**Requirement 1**
List every file extension that the troubleshooting notes give as a supported file type.

**Given text**
Root Cause: Streamlit's synchronous execution model conflicted with async database operations. Multiple asyncio.run() calls created conflicting event loops, and database sessions weren't being properly closed, leaving connections open.

Fix: Implemented proper session lifecycle management:

  • Added explicit session creation, commit, rollback, and close in try/finally blocks
  • Configured connection pooling with pool_pre_ping=True and pool_recycle=3600
  • Created new event loops for each Streamlit request and properly closed them
  • Ensured sessions are always closed even if errors occur

Files Changed:

  • interface/dashboard/queries.py: Added proper session lifecycle management
  • interface/dashboard/app.py: Fixed event loop handling for Streamlit's sync context

Configuration Details

Database Connection

The application uses async PostgreSQL connections via asyncpg:

  • Host: localhost (when connecting from host machine)
  • Port: 5432
  • Database: einvoicing
  • User: einvoice
  • Password: einvoice_dev

Connection string format:

postgresql+asyncpg://USER:PASSWORD@HOST:PORT/DATABASE

File Processing

Supported File Types:

  • PDF (.pdf)
  • Excel (.xlsx, .xls)
  • CSV (.csv)
  • Images (.jpg, .jpeg, .png) - placeholder implementation

File Storage:

  • Files are encrypted at rest using Fernet symmetric encryption
  • Original storage path stored in database
  • Encrypted file path stored separately

Concurrency Model

  • I/O Operations: Async/await coroutines (file reading, database, API calls)
  • CPU-Intensive Tasks: Separate processes (OCR, image processing, AI inference)

**Requirement 2**
Please copy the listing from its first line through the line containing "Аналітики не виключають, що т".

**Data supplied**
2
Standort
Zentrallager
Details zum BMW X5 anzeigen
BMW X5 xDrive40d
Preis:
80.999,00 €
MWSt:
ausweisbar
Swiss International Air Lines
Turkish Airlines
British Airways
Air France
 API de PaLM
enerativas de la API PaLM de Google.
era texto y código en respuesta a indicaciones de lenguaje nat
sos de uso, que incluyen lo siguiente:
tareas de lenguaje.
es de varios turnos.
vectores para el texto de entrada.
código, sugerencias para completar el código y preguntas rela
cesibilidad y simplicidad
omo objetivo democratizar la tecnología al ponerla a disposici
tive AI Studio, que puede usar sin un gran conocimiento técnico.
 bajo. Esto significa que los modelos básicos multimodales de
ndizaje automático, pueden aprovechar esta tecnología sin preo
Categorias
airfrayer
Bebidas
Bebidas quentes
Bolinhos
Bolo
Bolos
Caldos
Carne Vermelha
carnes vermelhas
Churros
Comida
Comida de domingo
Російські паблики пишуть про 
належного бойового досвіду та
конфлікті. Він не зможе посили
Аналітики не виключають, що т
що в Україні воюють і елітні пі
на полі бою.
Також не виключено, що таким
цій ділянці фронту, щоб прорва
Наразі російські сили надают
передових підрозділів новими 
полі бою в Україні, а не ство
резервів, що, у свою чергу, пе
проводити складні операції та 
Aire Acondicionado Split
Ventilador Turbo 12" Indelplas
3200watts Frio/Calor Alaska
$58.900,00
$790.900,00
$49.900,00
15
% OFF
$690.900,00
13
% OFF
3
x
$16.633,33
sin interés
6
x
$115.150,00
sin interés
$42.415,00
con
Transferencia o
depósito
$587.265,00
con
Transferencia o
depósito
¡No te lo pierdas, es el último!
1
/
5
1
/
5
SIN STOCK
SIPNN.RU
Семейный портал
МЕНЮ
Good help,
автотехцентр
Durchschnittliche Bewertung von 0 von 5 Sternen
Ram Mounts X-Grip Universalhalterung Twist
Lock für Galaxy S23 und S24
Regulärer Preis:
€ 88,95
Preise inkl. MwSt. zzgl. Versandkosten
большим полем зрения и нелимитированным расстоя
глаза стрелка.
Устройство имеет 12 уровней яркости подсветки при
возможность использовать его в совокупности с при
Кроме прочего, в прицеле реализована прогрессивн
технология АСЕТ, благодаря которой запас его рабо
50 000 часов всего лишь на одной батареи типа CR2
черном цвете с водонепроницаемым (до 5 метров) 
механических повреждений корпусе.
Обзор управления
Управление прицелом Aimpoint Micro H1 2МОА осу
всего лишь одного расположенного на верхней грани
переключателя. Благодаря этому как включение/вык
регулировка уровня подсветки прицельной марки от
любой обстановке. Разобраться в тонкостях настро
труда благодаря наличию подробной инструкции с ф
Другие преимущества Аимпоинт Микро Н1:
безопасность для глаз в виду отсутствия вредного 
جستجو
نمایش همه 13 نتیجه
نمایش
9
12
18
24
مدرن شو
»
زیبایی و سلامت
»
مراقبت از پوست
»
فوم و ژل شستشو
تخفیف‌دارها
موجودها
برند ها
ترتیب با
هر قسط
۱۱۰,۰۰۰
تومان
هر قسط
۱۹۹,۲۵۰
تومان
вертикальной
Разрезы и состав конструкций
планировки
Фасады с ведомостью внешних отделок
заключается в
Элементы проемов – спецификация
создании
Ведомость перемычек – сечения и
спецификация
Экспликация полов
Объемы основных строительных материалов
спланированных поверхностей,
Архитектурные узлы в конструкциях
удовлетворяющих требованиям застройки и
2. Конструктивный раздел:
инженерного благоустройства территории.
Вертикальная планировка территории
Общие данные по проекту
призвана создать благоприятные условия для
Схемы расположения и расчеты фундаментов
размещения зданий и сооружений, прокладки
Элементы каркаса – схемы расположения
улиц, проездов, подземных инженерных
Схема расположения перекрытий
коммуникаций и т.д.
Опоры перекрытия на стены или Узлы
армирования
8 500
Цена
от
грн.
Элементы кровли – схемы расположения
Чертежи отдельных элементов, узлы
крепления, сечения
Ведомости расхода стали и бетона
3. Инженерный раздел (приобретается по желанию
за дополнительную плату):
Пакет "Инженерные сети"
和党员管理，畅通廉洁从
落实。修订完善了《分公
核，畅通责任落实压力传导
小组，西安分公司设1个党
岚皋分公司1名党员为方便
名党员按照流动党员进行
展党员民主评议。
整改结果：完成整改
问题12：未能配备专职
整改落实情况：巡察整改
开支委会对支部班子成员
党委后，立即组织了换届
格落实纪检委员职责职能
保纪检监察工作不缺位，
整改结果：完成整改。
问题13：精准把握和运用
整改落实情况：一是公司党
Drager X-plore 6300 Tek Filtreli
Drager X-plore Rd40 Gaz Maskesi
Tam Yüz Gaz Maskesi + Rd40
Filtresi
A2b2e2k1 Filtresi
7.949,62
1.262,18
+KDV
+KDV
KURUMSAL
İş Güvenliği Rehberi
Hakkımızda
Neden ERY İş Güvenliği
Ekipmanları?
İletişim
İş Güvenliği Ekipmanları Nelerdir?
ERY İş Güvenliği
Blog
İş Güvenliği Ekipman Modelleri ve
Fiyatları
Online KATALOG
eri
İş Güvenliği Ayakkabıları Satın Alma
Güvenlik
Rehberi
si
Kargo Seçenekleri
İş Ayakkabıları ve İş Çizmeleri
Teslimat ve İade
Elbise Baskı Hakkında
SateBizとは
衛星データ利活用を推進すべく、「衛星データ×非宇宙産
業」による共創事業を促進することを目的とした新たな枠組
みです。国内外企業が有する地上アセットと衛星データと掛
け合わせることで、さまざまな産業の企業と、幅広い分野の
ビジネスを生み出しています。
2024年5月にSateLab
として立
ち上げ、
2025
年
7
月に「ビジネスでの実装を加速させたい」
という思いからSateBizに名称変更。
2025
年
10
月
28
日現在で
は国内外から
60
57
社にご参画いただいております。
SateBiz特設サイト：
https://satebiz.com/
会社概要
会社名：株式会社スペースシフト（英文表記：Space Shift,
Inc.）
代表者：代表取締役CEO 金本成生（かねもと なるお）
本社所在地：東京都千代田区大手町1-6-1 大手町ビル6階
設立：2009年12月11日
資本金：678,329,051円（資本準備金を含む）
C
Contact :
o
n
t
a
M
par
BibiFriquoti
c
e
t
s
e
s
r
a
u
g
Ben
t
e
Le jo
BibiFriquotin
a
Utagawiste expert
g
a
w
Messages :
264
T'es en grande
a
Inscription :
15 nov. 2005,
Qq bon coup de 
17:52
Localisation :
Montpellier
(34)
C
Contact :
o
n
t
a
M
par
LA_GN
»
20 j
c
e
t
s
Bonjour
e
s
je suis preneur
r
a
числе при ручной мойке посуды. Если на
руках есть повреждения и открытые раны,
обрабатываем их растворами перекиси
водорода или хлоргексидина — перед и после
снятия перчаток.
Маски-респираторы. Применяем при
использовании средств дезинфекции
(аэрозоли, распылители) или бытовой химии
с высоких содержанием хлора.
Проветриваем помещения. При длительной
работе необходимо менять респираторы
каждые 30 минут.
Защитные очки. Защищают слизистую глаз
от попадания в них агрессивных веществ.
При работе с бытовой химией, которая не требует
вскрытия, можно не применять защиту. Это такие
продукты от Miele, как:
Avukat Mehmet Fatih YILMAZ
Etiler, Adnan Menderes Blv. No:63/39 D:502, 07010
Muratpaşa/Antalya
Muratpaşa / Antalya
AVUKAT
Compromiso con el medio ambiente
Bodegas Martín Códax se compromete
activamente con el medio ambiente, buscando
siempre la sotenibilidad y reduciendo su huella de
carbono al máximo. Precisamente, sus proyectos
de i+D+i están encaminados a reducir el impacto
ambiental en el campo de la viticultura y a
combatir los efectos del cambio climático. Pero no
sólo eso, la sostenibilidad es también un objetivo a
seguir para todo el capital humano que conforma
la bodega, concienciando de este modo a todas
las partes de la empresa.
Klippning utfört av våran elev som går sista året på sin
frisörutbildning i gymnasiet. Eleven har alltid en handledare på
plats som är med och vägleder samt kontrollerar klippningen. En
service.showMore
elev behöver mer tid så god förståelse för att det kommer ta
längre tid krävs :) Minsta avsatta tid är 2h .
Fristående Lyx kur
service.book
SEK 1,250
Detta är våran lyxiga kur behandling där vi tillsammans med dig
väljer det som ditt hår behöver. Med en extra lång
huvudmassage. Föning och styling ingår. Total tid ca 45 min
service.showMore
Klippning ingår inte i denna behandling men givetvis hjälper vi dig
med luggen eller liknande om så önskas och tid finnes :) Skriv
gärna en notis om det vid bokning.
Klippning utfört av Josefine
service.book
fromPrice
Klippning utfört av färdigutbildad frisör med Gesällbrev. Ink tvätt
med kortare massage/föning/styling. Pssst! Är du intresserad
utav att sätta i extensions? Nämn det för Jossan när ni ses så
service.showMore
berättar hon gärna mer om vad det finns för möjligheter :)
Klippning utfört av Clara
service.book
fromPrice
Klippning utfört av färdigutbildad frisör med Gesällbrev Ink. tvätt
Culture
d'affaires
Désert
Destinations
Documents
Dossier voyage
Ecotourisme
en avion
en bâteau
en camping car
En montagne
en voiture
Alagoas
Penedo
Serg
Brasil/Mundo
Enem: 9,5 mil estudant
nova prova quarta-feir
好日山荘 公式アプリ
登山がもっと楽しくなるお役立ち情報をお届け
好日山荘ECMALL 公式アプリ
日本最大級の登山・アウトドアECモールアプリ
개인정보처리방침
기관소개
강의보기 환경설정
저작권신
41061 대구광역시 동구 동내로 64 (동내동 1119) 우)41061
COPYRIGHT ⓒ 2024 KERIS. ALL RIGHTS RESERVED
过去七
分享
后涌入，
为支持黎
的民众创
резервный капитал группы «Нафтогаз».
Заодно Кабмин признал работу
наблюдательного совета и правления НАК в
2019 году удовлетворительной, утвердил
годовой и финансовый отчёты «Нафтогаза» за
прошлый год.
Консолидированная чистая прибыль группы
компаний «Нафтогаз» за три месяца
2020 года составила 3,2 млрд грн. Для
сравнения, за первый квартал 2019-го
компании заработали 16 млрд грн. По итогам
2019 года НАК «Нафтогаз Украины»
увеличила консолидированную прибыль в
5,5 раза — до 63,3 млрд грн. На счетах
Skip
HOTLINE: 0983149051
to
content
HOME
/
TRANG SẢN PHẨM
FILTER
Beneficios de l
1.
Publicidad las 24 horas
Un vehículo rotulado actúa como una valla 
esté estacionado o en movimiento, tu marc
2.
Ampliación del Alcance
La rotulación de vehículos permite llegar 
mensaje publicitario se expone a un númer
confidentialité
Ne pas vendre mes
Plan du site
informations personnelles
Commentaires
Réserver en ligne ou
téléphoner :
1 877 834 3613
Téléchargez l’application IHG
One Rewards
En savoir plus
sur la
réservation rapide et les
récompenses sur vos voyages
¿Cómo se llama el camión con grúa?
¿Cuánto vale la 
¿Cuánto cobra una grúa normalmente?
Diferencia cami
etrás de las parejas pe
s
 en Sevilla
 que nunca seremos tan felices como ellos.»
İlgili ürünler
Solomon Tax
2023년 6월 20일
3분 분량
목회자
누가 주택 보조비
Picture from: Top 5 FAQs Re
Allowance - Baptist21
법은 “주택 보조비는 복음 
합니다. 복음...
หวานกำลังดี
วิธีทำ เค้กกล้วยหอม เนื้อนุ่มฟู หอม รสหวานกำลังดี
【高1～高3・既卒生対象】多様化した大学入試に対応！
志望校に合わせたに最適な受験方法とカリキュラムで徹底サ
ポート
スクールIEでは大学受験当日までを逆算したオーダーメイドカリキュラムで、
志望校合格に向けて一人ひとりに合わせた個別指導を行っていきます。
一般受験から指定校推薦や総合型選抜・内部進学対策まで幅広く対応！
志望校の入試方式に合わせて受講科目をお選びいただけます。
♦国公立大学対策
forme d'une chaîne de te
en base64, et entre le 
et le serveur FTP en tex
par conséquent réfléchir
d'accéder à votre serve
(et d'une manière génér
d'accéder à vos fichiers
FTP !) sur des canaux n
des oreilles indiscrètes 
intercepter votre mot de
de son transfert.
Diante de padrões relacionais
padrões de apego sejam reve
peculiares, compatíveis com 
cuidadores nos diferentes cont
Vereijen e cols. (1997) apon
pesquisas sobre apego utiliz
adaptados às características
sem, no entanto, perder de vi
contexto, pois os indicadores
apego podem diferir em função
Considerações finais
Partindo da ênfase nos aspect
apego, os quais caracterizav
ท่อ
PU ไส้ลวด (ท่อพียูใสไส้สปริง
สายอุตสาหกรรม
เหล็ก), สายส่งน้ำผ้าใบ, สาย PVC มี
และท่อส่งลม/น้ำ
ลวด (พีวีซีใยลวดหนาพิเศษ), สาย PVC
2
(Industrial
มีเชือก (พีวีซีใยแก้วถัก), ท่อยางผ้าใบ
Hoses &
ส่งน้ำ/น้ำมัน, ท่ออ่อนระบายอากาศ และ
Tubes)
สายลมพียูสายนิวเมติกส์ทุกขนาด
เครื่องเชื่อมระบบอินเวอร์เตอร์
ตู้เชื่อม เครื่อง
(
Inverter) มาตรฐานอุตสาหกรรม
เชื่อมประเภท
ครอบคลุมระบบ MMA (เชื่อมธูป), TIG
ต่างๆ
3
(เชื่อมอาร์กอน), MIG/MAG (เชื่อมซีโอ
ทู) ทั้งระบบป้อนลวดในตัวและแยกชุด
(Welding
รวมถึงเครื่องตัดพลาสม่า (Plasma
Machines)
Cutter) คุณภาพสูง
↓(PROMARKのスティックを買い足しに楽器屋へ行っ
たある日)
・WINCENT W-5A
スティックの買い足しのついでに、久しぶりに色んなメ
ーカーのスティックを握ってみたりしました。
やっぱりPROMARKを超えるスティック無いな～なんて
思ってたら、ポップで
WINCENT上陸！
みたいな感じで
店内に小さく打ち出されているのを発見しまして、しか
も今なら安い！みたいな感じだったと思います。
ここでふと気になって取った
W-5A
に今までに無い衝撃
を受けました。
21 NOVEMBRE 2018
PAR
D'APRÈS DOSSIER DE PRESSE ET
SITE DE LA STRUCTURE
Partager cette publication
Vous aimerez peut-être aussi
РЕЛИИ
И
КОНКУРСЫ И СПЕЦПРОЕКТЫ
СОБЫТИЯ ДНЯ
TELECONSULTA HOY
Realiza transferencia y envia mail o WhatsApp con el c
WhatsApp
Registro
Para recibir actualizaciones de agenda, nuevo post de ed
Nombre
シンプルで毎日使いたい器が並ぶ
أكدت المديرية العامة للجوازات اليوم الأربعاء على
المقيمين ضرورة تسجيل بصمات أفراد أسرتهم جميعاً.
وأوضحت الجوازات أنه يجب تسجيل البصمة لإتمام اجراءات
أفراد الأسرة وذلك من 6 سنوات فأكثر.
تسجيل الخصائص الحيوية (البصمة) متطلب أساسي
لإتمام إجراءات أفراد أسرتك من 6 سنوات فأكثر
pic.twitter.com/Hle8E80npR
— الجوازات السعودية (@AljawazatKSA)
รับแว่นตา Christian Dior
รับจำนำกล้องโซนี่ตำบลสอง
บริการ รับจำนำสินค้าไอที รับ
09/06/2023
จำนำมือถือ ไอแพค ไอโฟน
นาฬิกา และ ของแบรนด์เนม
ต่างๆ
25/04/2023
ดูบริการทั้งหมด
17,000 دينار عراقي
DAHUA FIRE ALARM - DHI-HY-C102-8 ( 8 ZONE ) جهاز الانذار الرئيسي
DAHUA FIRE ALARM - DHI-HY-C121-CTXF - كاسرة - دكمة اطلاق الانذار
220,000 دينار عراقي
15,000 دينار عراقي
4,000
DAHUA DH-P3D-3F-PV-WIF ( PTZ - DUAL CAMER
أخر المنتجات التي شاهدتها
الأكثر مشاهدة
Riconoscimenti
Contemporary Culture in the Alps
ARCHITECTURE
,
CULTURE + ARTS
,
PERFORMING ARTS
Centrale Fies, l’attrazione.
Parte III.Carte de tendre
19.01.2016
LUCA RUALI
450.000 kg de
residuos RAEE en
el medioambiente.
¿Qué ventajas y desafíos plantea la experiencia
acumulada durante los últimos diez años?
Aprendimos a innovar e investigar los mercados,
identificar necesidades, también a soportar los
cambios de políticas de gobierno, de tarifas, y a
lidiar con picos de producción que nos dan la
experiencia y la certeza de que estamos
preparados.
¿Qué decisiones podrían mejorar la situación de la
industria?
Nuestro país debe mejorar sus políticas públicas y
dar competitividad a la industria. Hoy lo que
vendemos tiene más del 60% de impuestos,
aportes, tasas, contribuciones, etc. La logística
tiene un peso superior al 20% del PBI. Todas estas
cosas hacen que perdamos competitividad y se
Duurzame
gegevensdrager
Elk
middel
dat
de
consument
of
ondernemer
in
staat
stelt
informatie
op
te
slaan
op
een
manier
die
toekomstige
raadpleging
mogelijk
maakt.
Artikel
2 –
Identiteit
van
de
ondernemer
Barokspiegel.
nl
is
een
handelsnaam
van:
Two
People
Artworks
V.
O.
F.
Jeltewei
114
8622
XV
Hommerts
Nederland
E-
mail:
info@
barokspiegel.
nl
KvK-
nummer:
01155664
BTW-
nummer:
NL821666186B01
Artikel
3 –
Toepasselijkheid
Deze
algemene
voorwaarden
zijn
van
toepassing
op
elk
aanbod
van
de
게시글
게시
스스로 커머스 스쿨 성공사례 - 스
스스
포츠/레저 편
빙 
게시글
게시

**Your response 1**
.pdf
.xlsx
.xls
.csv
.jpg
.jpeg
.png

**Your response 2**
2
Standort
Zentrallager
Details zum BMW X5 anzeigen
BMW X5 xDrive40d
Preis:
80.999,00 €
MWSt:
ausweisbar
Swiss International Air Lines
Turkish Airlines
British Airways
Air France
 API de PaLM
enerativas de la API PaLM de Google.
era texto y código en respuesta a indicaciones de lenguaje nat
sos de uso, que incluyen lo siguiente:
tareas de lenguaje.
es de varios turnos.
vectores para el texto de entrada.
código, sugerencias para completar el código y preguntas rela
cesibilidad y simplicidad
omo objetivo democratizar la tecnología al ponerla a disposici
tive AI Studio, que puede usar sin un gran conocimiento técnico.
 bajo. Esto significa que los modelos básicos multimodales de
ndizaje automático, pueden aprovechar esta tecnología sin preo
Categorias
airfrayer
Bebidas
Bebidas quentes
Bolinhos
Bolo
Bolos
Caldos
Carne Vermelha
carnes vermelhas
Churros
Comida
Comida de domingo
Російські паблики пишуть про 
належного бойового досвіду та
конфлікті. Він не зможе посили
Аналітики не виключають, що т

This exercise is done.